Now you know more about shape parameters than you ever wanted to know. You have seen how skewness and kurtosis affect the shape of a probability model, and you have discovered why it is so hard to use these shape parameters in any practical way. When the fundamental meanings behave in a contrary way, practical interpretations fly out the window.

Virtually all of the useful information that can be obtained from numerical summaries of the data is found in the statistics for location and dispersion. After location and dispersion, further computations simply chase the noise in your data. This is why skewness and kurtosis *statistics* have no role to play in the analysis of data.

While we all have software that computes the skewness and kurtosis statistics, these values have no practical use in describing or analyzing our data. The problem is that these shape statistics are heavily dependent upon the third and fourth powers of the most extreme deviations from the average. This dependence creates a volatility that makes the statistics useless in practice—they vary so much that they contain no useful information about either the data or the process from which the data were obtained.

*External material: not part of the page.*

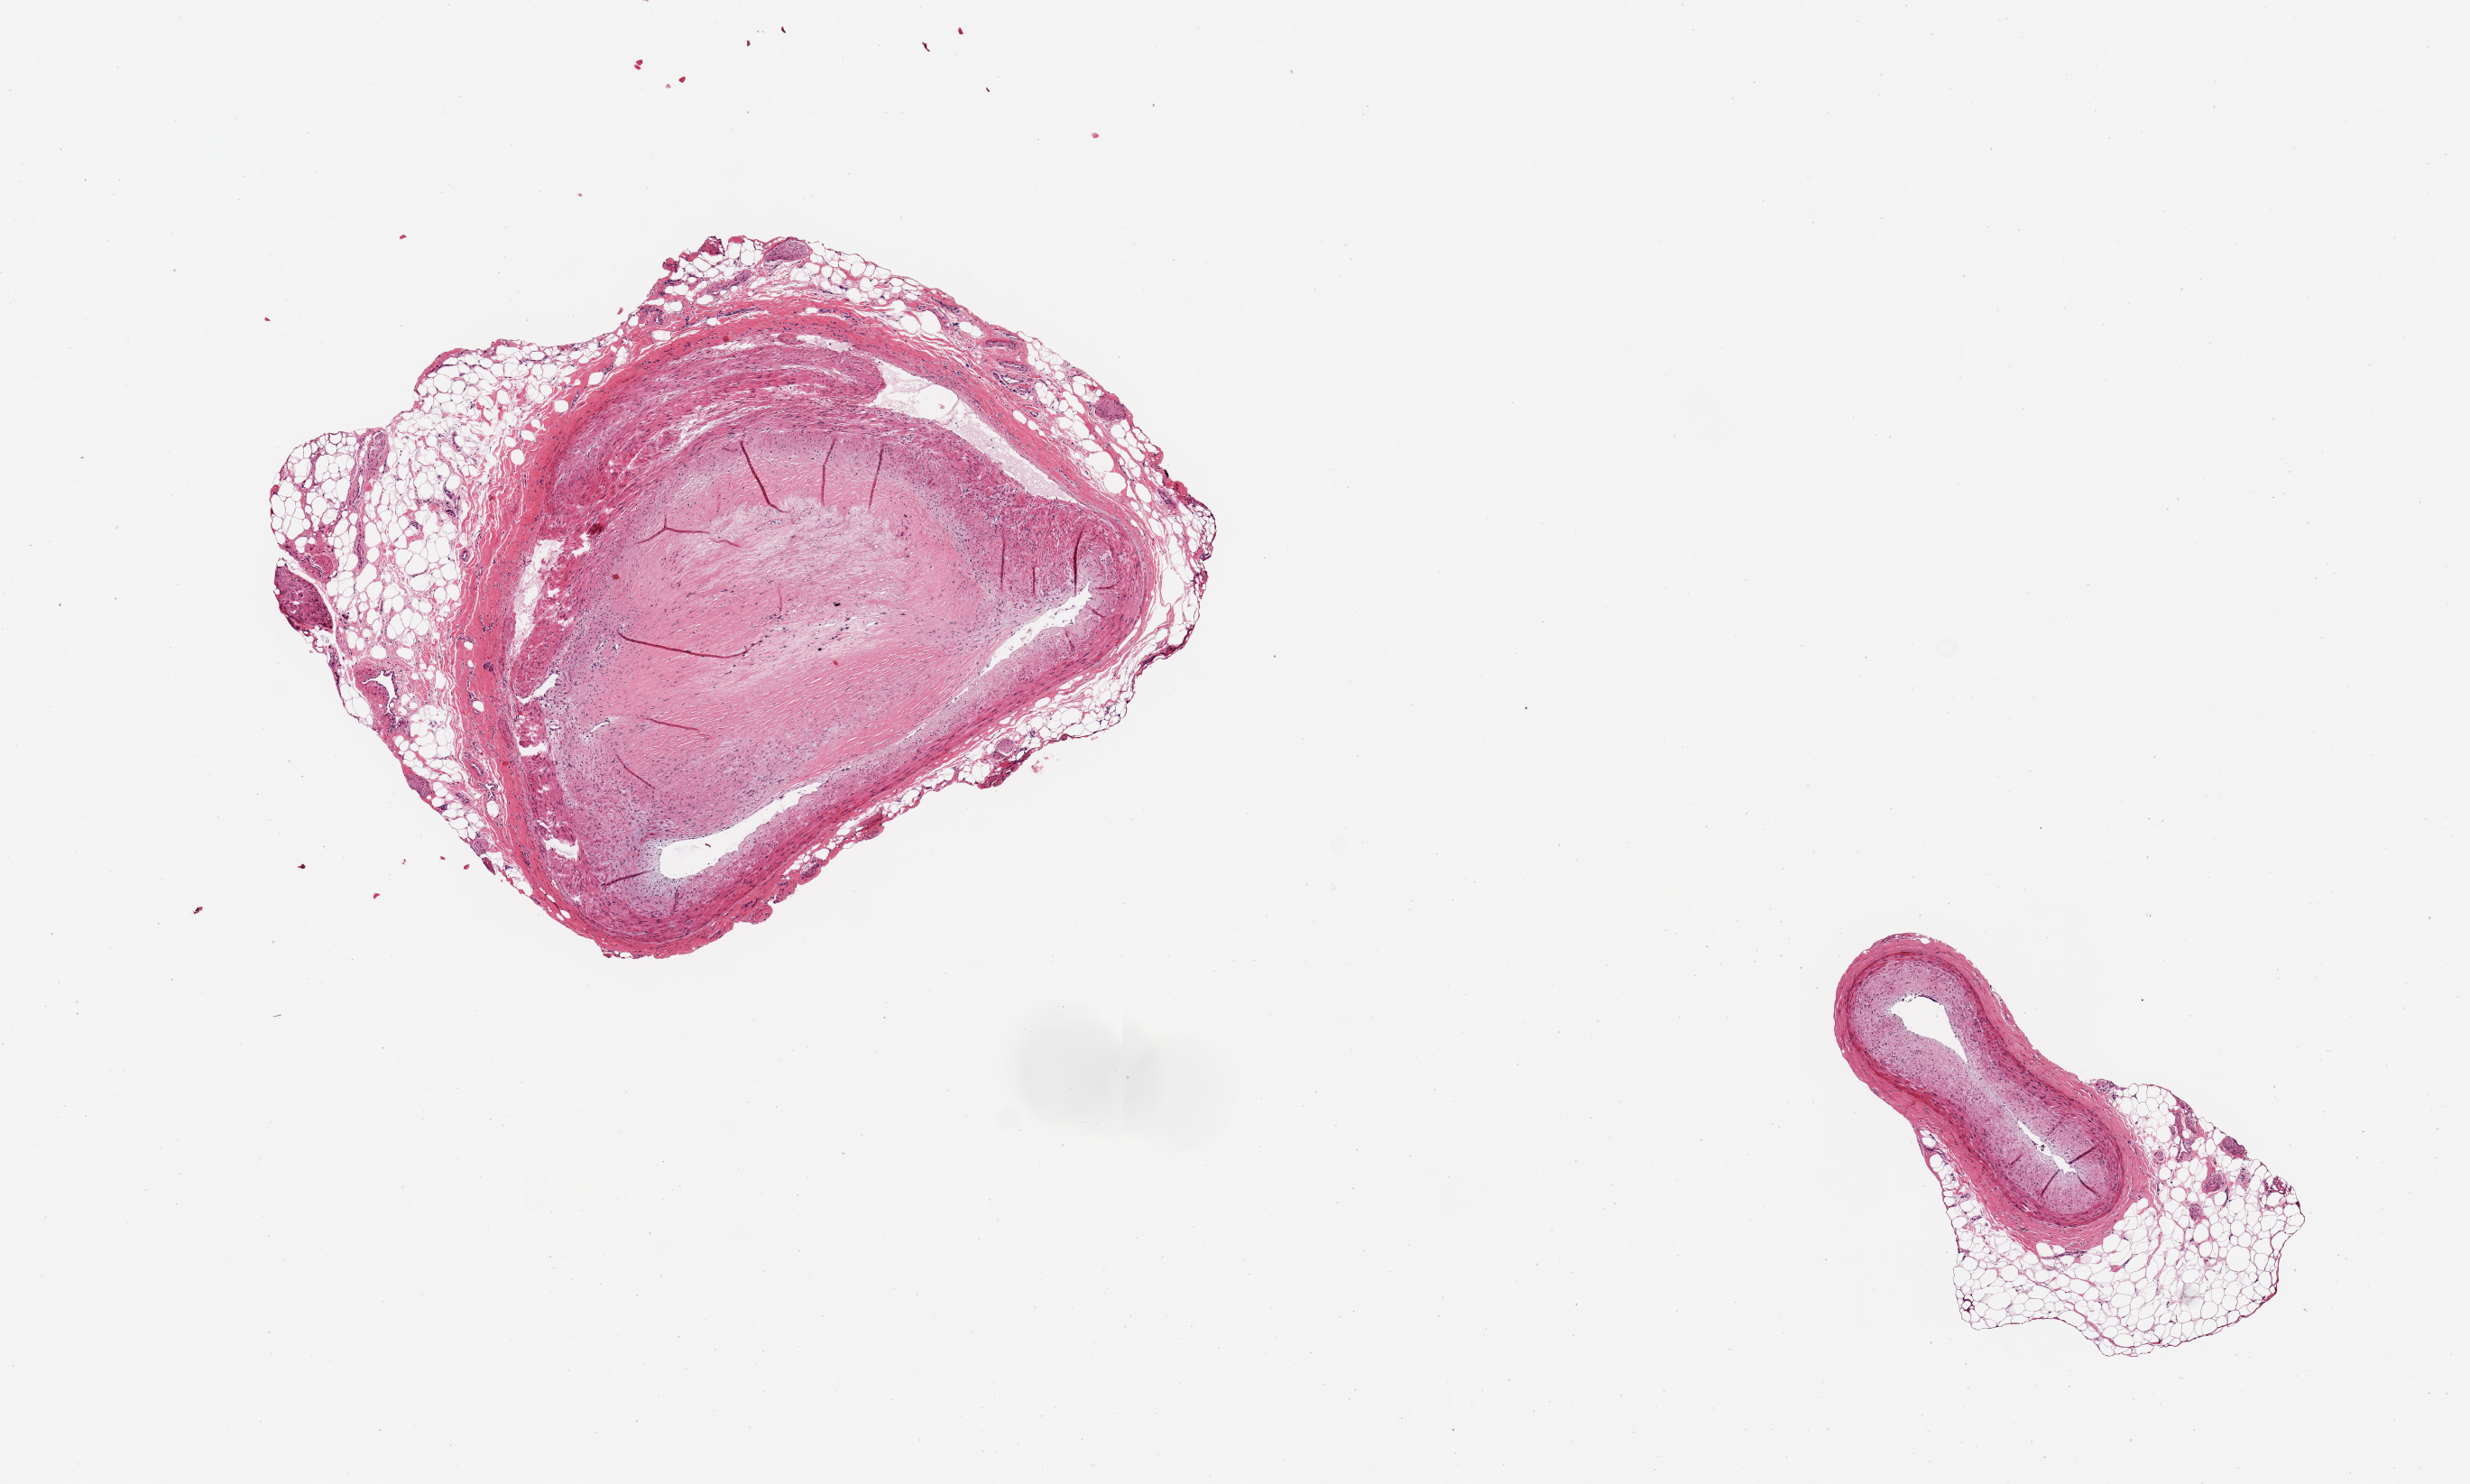
Hematoxylin and eosin (H&E) whole-slide image — low-resolution overview of the scanned area, about 10.8 x 6.5 mm (from a 20x scan); PAXgene-fixed paraffin-embedded (PFPE) section; sampled site (target tissue): coronary artery; donor tissue sample.
Review note (as recorded): 2 aliquots, one ~3x2mm, one 1.6x0.6mm. Larger aliquot with sub-total atherosclerotic occlusion.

So, if in the past, for whatever reason, you have simply ignored the shape statistics provided by your software, then keep it up.

If you are currently trying to make use of the shape statistics, give it up. When you stop hitting your head against the wall, you will not only feel better but your analysis will be more robust, more sensible, and more appropriate.

For the formulas needed to verify these results, see last month’s column.

## Comments

## Excellent

I love how Dr. Wheeler explains the mathematical details for those who care about such things, but boils it all down to what 99.9% of all practitioners need to know in a just few key sentences using simple language at the end.

Dr. Wheeler is a treasure as he is one of the few who tries to simplify things instead of complicate them unnecessarily.